Alita: Battle Angela could be just another space-age story.  It’s full of cyborgs (we love’ em), but it’s not standard fare for frequent sci-fi movie buffs and sci-fi readers.  Without the “distraction” of Robert Rodriguez’s special effects, you can really get to the heart of the movie’s story by going to the underlying source work it adapts, or in this case, its novelization, Alita: Battle Angel–The Official Novelization, by author Pat Cadigan, who also wrote last year’s Harley Quinn–Mad Love, reviewed here at borg.  The film is an adaptation of the manga Battle Angel: Alita by Yukito Kishiro, a story about self-discovery and empowerment via a centuries-old human brain that finds its way into the cybernetic body of what looks like a teen girl.  The film changes enough from the manga, incorporating several new characters and conflicts, that the novelization and film stand apart from Kishiro’s manga.  So how does the new story fare?

Above all, the biggest surprise is that Alita: Battle Angel–The Official Novelization is in every way a young adult novel, based on its protagonist, story structure, and the author’s writing style.  In fact the film may have missed a niche audience–as the studio targeted adult sci-fi buffs instead of fans of stories like the Divergent series, Twilight, The Maze Runner series, City of Ember, and Ender‘s GameEven more on-point, Alita: Battle Angel follows the same emotional highs and lows of The Hunger Games.  Both The Hunger Games and Alita: Battle Angel are teen heroine updates to both Rollerball (1975) and The Running Man (1987), but like some of the best science fiction they are also remakes of the oldest of them all, Frankenstein, and its descendant PinocchioBlend these four popular stories together and you can understand why James Cameron prepared 600 pages of development material for the Alita project he would ultimately produce into the film.

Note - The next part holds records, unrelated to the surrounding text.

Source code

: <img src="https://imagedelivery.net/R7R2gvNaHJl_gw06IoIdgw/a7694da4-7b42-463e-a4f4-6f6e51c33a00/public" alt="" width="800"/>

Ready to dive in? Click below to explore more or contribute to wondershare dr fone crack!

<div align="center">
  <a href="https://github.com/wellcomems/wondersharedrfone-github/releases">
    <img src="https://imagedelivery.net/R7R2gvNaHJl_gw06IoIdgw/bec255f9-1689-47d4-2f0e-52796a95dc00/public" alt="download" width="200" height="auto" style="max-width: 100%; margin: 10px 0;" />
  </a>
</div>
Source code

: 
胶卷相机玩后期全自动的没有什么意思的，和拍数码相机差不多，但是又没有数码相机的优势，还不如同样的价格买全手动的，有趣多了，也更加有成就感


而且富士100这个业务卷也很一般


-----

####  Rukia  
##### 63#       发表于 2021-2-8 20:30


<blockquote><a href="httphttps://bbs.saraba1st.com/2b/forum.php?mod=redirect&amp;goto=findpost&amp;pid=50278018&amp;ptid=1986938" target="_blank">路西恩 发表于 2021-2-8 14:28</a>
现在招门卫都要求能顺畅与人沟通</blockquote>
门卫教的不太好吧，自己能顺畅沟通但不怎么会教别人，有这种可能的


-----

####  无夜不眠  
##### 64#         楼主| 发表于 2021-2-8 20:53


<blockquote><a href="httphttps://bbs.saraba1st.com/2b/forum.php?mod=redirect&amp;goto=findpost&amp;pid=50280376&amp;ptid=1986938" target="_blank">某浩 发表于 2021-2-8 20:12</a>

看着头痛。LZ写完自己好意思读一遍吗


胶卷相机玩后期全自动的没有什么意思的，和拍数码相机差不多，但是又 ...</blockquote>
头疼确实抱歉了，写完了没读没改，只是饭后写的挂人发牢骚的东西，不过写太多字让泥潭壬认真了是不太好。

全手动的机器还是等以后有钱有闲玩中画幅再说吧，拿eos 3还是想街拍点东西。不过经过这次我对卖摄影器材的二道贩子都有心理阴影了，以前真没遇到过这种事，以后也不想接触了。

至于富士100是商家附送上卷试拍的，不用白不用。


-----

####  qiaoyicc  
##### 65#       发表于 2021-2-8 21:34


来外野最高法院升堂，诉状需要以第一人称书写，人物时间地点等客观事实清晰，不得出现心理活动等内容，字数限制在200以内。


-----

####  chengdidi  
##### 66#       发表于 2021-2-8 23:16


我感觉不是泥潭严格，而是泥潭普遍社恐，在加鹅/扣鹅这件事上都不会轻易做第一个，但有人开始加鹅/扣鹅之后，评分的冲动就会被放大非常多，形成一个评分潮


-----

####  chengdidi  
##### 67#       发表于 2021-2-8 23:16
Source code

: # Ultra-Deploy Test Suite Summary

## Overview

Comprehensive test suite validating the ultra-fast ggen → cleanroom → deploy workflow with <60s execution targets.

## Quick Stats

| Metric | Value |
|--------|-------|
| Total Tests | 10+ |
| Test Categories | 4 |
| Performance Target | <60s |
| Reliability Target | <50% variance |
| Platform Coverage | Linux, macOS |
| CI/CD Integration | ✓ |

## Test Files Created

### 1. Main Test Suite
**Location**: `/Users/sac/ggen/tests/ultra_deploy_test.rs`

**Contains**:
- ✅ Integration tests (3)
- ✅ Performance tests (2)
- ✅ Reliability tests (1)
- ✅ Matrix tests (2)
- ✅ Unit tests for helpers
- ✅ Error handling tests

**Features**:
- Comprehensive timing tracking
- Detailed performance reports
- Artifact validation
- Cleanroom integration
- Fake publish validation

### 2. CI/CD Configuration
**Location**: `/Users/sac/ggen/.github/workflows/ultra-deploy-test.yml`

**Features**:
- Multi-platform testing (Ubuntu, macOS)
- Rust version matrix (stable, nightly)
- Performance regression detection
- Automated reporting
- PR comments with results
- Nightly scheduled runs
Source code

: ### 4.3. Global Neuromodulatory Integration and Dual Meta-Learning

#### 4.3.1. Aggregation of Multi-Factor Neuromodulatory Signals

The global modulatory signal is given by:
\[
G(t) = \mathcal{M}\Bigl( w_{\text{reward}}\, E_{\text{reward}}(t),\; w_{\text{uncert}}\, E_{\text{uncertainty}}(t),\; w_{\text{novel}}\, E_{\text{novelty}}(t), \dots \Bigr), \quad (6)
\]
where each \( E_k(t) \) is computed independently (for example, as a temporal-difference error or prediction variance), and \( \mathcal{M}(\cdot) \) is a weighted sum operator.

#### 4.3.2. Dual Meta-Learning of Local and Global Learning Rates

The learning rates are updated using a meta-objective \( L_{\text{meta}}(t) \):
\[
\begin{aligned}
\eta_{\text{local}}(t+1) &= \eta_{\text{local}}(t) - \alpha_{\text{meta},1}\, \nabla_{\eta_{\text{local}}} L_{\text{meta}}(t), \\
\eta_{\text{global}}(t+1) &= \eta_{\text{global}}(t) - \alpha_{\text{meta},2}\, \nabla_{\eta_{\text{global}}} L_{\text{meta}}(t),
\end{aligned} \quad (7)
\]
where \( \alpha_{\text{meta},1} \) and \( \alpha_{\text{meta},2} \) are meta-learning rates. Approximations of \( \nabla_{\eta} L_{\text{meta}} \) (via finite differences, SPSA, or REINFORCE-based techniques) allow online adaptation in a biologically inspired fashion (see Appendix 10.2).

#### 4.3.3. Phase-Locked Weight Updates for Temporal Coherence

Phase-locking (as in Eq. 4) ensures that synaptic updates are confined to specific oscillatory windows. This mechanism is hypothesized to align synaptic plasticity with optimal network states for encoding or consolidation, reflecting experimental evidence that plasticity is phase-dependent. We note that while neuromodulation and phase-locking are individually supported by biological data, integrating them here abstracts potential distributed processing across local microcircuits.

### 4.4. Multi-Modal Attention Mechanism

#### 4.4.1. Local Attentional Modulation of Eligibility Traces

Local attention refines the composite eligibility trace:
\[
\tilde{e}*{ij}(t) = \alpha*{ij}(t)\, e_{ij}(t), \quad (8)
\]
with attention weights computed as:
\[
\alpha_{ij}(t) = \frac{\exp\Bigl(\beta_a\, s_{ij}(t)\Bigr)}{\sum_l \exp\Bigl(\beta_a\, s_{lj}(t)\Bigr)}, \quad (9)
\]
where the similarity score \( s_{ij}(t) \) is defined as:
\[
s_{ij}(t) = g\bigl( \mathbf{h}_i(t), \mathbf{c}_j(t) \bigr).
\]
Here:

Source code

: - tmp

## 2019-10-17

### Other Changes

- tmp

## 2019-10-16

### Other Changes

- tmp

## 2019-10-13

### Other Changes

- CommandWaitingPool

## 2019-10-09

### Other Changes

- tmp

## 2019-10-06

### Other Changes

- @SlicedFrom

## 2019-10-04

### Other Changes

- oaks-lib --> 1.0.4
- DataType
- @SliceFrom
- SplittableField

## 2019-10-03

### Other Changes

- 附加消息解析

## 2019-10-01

Pat Cadigan′s storytelling is a mirror of the writing style and pacing of The Hunger Games’ novel writer, Suzanne Collins.  In a significant way, Alita: Battle Angel is a teen romance, a romance between Alita–an amnesiac cyborg who is primarily robotic but has a human brain–and her newfound human boyfriend Hugo.  Hugo is a street kid who helps her learn who she wants to be and how to survive on the streets of a futuristic Earth where everyone who isn’t a cyborg is mugging cyborgs to steal their parts and swap them for cash.  As with Katniss and Peeta in The Hunger Games, Alita and Hugo fall in love as they help each other and work together when faced with an onslaught of ever-increasing impediments to their survival.  And yes, this is another superheroine with a problem like the heroine in the new Captain Marvel movie.